Ya ... Alif (saya lebih suka mengatakannya remaja "coolon") berangkat ke tanah Jawa dengan dilema. Satu sisi ia ingin ke ITB sisi lain ia harus mematuhi saran ibunya untuk tes di Pondok Pesantren Madani di Ponorogo Jawa Timur. Ia bimbang walaupun pada akhirnya ia memilih untuk patuh terhadap keinginan ibunya yang berharap Alif bisa seperti Buya Hamka. Sementara Alif terobsesi ingin menjadi Habibie.

Akhirnya Alif mengikuti tes masuk di Ponpes Madani. Sempat penonton agak dibuat sport jantung saat bulpoin yang digunakan menjawab soal-soal tes kehabisan tinta. Untunya ia diberi pena ayahnya saat berangkat. Tes Alif lulus akhirnya sang ayah pun harus kembali ke Sumatera sementara Alif memulai menjalankan kehidupan pondok seperti yang diinginkan ibunya.

Seting Ponpes Madani ...... ahai ternyata adalah Ponpes Gontor. Tiga kali saya mengunjungi ponpes ini desain masjidnya yang membuat saya teringat kembali. Pertama saya bersama almarhum dan teman-teman peserta kursus baca Quran dari Masjid Al Falah Surabaya.
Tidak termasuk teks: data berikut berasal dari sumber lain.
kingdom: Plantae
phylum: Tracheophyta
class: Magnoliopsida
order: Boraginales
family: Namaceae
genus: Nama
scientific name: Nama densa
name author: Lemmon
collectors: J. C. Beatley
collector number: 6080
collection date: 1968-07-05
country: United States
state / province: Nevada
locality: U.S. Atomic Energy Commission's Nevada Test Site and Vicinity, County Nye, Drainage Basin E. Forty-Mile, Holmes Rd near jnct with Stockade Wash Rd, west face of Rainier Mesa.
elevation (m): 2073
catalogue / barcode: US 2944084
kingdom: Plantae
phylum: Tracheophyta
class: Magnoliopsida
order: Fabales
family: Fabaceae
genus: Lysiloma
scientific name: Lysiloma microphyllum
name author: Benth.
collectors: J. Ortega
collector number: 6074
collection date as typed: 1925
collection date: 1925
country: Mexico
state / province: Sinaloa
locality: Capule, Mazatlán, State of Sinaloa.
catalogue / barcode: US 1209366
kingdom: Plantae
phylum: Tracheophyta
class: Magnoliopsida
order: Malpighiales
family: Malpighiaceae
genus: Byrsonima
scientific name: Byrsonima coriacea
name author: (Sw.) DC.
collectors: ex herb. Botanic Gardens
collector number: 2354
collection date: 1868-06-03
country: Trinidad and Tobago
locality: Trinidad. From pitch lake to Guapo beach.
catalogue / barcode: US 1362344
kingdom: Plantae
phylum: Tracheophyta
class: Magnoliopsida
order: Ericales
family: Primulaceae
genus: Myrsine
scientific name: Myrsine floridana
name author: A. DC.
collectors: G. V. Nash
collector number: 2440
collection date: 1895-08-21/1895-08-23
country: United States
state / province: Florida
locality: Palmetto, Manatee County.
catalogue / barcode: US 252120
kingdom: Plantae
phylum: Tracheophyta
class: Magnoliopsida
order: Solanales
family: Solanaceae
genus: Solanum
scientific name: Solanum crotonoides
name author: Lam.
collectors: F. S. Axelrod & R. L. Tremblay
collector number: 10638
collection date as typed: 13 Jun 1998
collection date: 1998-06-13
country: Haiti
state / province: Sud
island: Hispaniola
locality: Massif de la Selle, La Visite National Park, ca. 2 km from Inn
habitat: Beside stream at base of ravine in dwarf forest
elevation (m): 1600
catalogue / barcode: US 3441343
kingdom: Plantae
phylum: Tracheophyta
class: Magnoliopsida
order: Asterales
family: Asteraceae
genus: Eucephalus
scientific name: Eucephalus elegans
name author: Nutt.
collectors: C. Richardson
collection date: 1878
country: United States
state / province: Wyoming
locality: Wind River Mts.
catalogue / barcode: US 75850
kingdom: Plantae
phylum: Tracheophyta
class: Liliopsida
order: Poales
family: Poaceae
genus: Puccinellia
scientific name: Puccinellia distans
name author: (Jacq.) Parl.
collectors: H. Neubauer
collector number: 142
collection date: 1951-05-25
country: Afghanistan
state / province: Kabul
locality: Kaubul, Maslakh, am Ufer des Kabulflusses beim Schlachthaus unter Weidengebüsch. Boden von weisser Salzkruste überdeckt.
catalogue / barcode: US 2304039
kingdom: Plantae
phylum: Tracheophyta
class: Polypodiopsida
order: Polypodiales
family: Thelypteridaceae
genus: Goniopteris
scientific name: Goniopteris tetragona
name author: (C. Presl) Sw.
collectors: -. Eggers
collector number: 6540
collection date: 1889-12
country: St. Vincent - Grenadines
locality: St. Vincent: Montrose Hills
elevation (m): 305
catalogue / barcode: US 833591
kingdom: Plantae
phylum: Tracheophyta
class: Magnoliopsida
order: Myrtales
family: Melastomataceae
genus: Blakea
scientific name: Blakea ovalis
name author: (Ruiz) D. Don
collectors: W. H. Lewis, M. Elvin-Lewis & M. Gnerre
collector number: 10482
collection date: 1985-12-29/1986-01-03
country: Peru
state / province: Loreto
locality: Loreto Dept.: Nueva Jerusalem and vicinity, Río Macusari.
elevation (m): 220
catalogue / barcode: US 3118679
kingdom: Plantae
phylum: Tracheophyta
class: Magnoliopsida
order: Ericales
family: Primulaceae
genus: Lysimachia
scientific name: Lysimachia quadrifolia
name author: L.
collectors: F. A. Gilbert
Kedua saat survey untuk kunjungan guru-guru SD tempatku mengajar. Ketiga kunjungan studi bersama teman-teman guru SD segugus. Kesan saya saat itu adalah sebuah kesederhaan yang selalu melahirkan keluarbiasaan. Saat itu ada keinginan untuk menyekolahkan anak-anakku di sini walaupun ada alur lain yang  dianugerahkan Nya kepada saya dan anak-anak.Tetapi kekaguman saya terhadap ponpes ini senantiasa melekat sampai detik ini. Dan menonton film ini mengobati rinduku terhadap situasi  pembelajaran benar-benar yang efektif.

Awal memasuki kelas pembelajaran hari pertama Ustad Salman mengenalkan dirinya. Para siswa agak tercengang saat Ustad muda ini membawa samurai dan sebatang kayu. Tanpa banyak bicara ustad Salman memotong berkali-kali samurai dibacokkannya ke batang kayu. Agak susah akrena samurai itu tumpul. Pada akhirnya kayu tadi terpotong menjadi 2 potongan. Ya .... dalam proses yang penting "bersungguh-sungguh" itu hal yang angin disampaikan Ustad Salman. Sentuhan emosi pun ditularkan yang pada akhirnya semua siswa meneriakan "man jadda wa jada" meresapi .... , memaknai ..... yang pada akhirnya menjadi motivasi dan pemicu sekaligus energi kuat untuk berlari menggapai mimpi.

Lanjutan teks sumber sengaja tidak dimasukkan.